- Data provided:
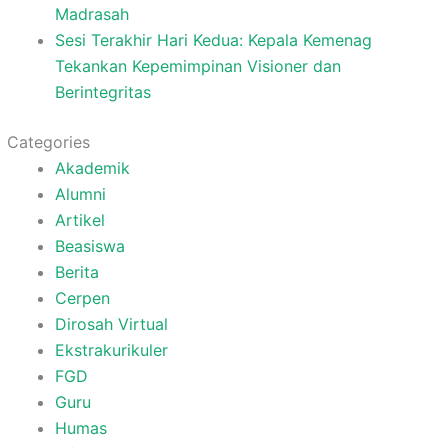
Madrasah
Sesi Terakhir Hari Kedua: Kepala Kemenag
Tekankan Kepemimpinan Visioner dan
Berintegritas
Categories
Akademik
Alumni
Artikel
Beasiswa
Berita
Cerpen
Dirosah Virtual
Ekstrakurikuler
FGD
Guru
Humas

- What you should do:
Without the pictures, return the whole of the data exactly as given.

- Finished exercise:
Madrasah
Sesi Terakhir Hari Kedua: Kepala Kemenag
Tekankan Kepemimpinan Visioner dan
Berintegritas
Categories
Akademik
Alumni
Artikel
Beasiswa
Berita
Cerpen
Dirosah Virtual
Ekstrakurikuler
FGD
Guru
Humas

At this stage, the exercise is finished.